Body or hand keypoint data:
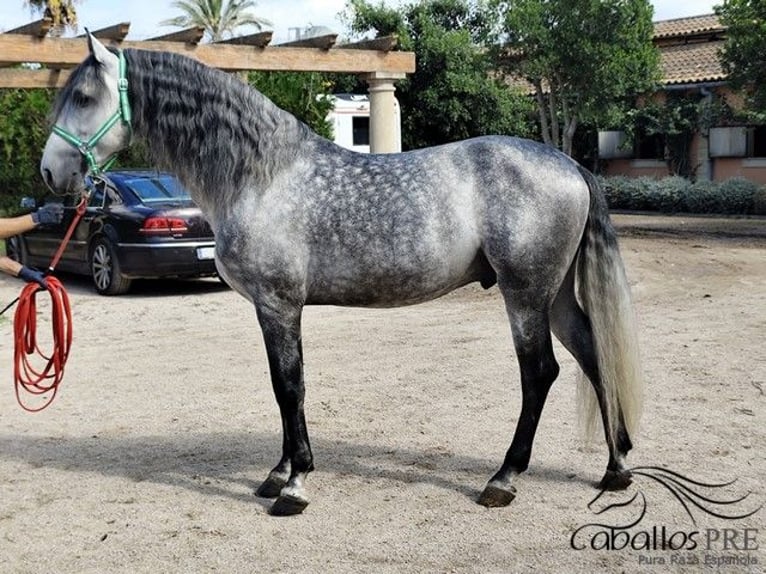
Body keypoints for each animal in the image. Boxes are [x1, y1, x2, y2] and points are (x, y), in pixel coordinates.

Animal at [40, 33, 643, 516]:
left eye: (84, 98)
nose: (50, 172)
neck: (261, 176)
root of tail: (570, 165)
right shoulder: (270, 309)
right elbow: (283, 388)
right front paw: (279, 473)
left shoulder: (279, 304)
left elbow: (290, 386)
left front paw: (295, 485)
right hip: (554, 295)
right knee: (593, 354)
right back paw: (615, 468)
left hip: (525, 295)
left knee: (540, 373)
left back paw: (504, 479)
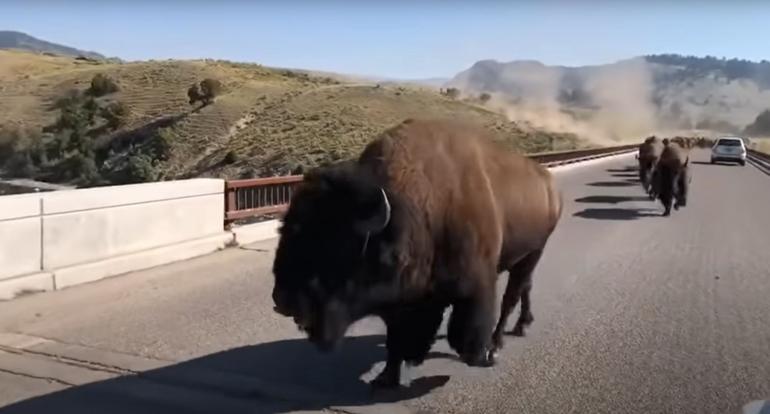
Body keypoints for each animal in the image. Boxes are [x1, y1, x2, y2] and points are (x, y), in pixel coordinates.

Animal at [272, 117, 560, 388]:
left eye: (333, 243)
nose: (282, 300)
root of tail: (549, 184)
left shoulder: (476, 284)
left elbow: (467, 332)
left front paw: (484, 356)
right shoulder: (402, 300)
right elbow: (396, 339)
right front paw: (386, 378)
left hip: (534, 252)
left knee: (511, 297)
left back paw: (499, 341)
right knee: (525, 288)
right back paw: (522, 325)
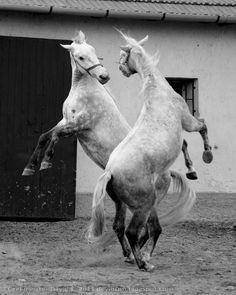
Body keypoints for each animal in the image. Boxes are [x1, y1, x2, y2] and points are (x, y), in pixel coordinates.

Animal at [87, 33, 213, 272]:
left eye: (122, 56)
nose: (120, 69)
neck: (158, 91)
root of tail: (110, 171)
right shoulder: (187, 121)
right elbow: (202, 127)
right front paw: (205, 158)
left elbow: (188, 140)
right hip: (144, 204)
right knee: (133, 231)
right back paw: (143, 263)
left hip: (127, 204)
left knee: (126, 227)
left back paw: (137, 257)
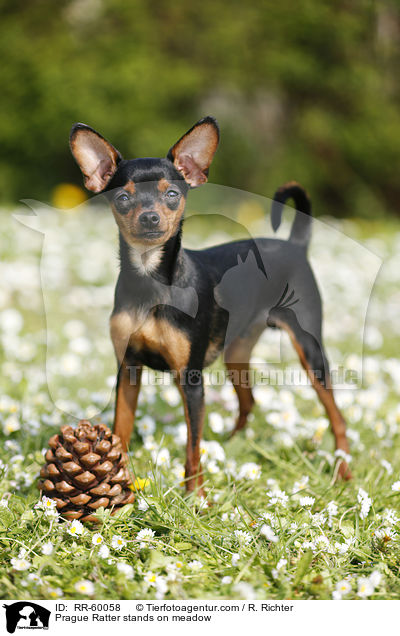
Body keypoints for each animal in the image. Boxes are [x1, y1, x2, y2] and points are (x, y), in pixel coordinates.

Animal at [70, 115, 352, 492]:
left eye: (172, 194)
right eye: (124, 198)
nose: (149, 217)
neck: (150, 281)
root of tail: (295, 245)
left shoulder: (190, 380)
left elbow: (192, 448)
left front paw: (197, 497)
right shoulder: (128, 369)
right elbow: (121, 431)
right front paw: (119, 484)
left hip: (310, 350)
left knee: (337, 416)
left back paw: (343, 471)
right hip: (237, 351)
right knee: (249, 400)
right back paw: (233, 445)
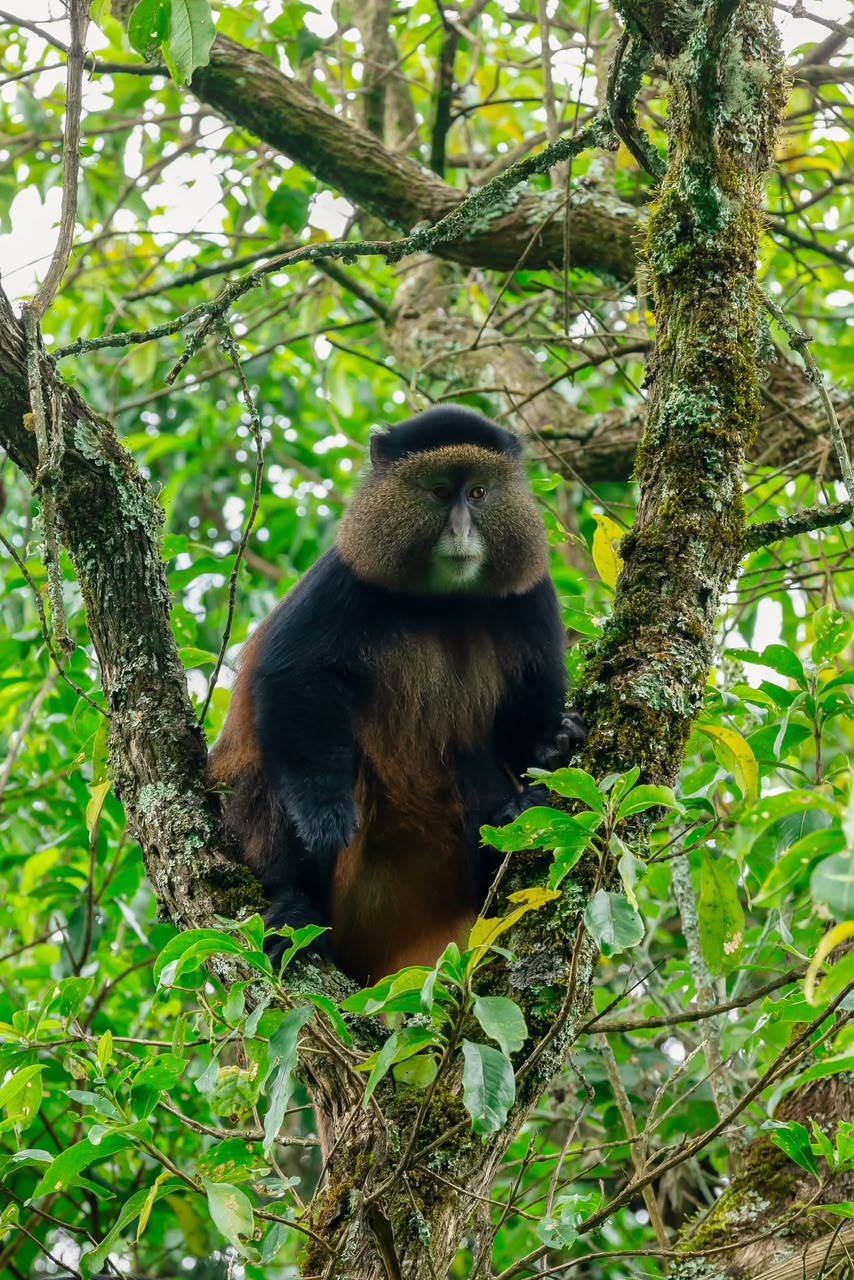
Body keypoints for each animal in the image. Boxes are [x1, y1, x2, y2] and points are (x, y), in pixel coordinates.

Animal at [208, 406, 585, 985]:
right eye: (438, 492)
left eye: (478, 493)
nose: (460, 530)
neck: (442, 602)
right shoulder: (345, 577)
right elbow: (294, 676)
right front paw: (323, 811)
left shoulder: (532, 592)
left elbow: (525, 719)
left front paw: (556, 744)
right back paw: (296, 906)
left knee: (470, 761)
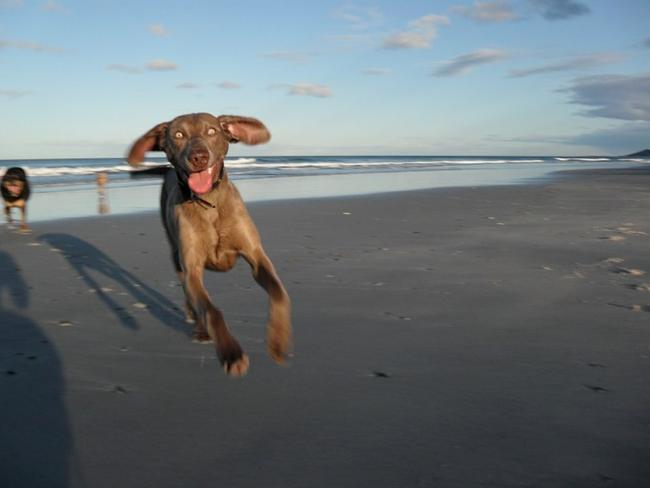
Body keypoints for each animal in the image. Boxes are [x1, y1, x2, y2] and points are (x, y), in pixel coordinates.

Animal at [128, 112, 290, 376]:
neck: (209, 202)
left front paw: (278, 341)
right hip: (176, 256)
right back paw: (201, 330)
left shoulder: (256, 256)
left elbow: (279, 292)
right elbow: (211, 310)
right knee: (191, 298)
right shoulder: (192, 268)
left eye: (212, 131)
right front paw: (231, 353)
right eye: (178, 134)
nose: (199, 157)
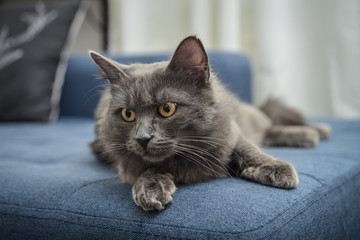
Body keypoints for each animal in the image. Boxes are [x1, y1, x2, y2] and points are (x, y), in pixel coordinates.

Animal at [89, 36, 330, 212]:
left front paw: (277, 167)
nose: (142, 138)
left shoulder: (230, 131)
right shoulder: (125, 162)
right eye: (128, 114)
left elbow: (247, 147)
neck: (186, 154)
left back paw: (315, 132)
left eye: (167, 108)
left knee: (269, 127)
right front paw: (151, 188)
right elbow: (145, 167)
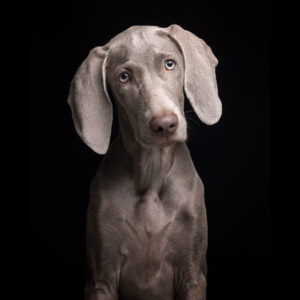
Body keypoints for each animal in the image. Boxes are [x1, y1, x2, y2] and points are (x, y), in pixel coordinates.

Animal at [68, 24, 223, 300]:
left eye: (170, 64)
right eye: (124, 77)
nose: (165, 124)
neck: (150, 176)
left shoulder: (192, 274)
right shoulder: (101, 278)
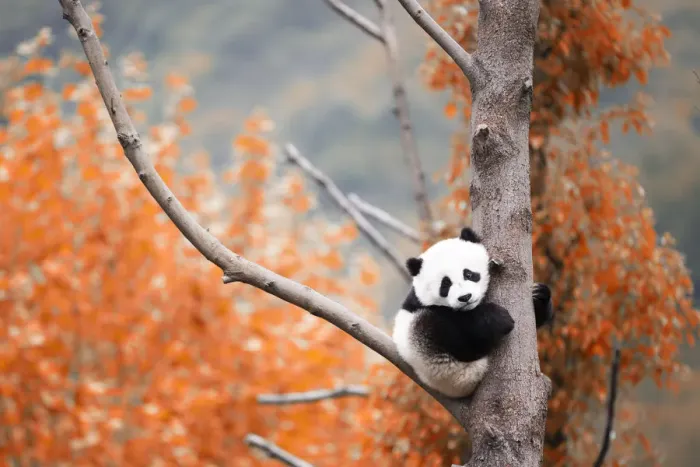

- _Task goal_:
Print the records above exactly, minus pictures.

- _Result of this task_:
Body keypoints for each animal in the image. Boxes are [x1, y1, x2, y2] and points are (x, y), in pixel coordinates.

Animal at [40, 33, 643, 516]:
left eye: (84, 98)
nose: (50, 172)
neck: (261, 176)
root of tail: (570, 165)
right shoulder: (270, 309)
right elbow: (283, 388)
right front paw: (279, 473)
left shoulder: (279, 304)
left elbow: (290, 386)
left front paw: (295, 485)
right hip: (554, 295)
right knee: (593, 354)
right back paw: (615, 468)
left hip: (525, 295)
left knee: (540, 373)
left back paw: (504, 479)
Body keypoints for each animal in the image. Boxes are [x1, y1, x2, y2] and points are (x, y), in pixel coordinates.

Animal at [272, 117, 560, 388]:
left eye: (333, 243)
nose: (282, 300)
root of tail: (549, 184)
left shoulder: (476, 284)
left elbow: (467, 332)
left front paw: (484, 356)
right shoulder: (402, 300)
right elbow: (396, 339)
right front paw: (386, 378)
left hip: (534, 252)
left knee: (511, 297)
left back paw: (499, 341)
right knee: (525, 288)
right back paw: (522, 325)
Body keypoints for each animal in the image. Boxes are [x1, y1, x2, y2] and points are (x, y), in pixel coordinates.

Animal at [87, 33, 213, 272]:
left eye: (122, 56)
nose: (120, 69)
neck: (158, 91)
root of tail: (110, 171)
right shoulder: (187, 121)
right elbow: (202, 127)
right front paw: (205, 158)
left elbow: (188, 140)
right hip: (144, 204)
right knee: (133, 231)
right back paw: (143, 263)
left hip: (127, 204)
left knee: (126, 227)
left back paw: (137, 257)
Body keypoints for each animal in the image. Boxes are [x1, y1, x2, y2] and points are (x, y), in pixel coordinates.

Animal at [70, 115, 352, 492]:
left eye: (172, 194)
right eye: (124, 198)
nose: (149, 217)
neck: (150, 281)
root of tail: (295, 245)
left shoulder: (190, 380)
left elbow: (192, 448)
left front paw: (197, 497)
right shoulder: (128, 369)
right elbow: (121, 431)
right front paw: (119, 484)
left hip: (310, 350)
left knee: (337, 416)
left back paw: (343, 471)
right hip: (237, 351)
right knee: (249, 400)
right back paw: (233, 445)
Body keypoints for each animal in the image. Boxes are [x1, y1, x2, y2] and points are (x, y), in pixel coordinates.

Animal at [208, 406, 585, 985]:
right eye: (438, 492)
left eye: (478, 493)
nose: (460, 530)
neck: (442, 602)
right shoulder: (345, 577)
right elbow: (294, 676)
right front paw: (323, 811)
left shoulder: (532, 592)
left elbow: (525, 719)
left front paw: (556, 744)
right back paw: (296, 906)
left knee: (470, 761)
Body keypoints for each animal in the image. Boxes are [x1, y1, x2, y2] and points are (x, y), in pixel coordinates.

Animal at [128, 112, 290, 376]:
neck: (209, 202)
left front paw: (278, 341)
right hip: (176, 256)
right back paw: (201, 330)
left shoulder: (256, 256)
left elbow: (279, 292)
right elbow: (211, 310)
right knee: (191, 298)
right shoulder: (192, 268)
left eye: (212, 131)
right front paw: (231, 353)
right eye: (178, 134)
nose: (199, 157)
Body keypoints for each animal in the image. Boxes are [x1, y1, x2, y2] and points are (x, y), in pixel coordinates.

Animal at [89, 36, 330, 212]:
left front paw: (277, 167)
nose: (142, 138)
left shoulder: (230, 131)
right shoulder: (125, 162)
right eye: (128, 114)
left elbow: (247, 147)
neck: (186, 154)
left back paw: (315, 132)
left eye: (167, 108)
left knee: (269, 127)
right front paw: (151, 188)
right elbow: (145, 167)
Body keypoints for each animal in the image. Boxes are [x1, y1, x2, y2] and points are (x, y), in pixel coordinates.

Animal at [68, 24, 223, 300]:
left eye: (170, 64)
right eye: (124, 77)
nose: (165, 124)
neck: (150, 176)
left shoulder: (192, 274)
right shoulder: (101, 278)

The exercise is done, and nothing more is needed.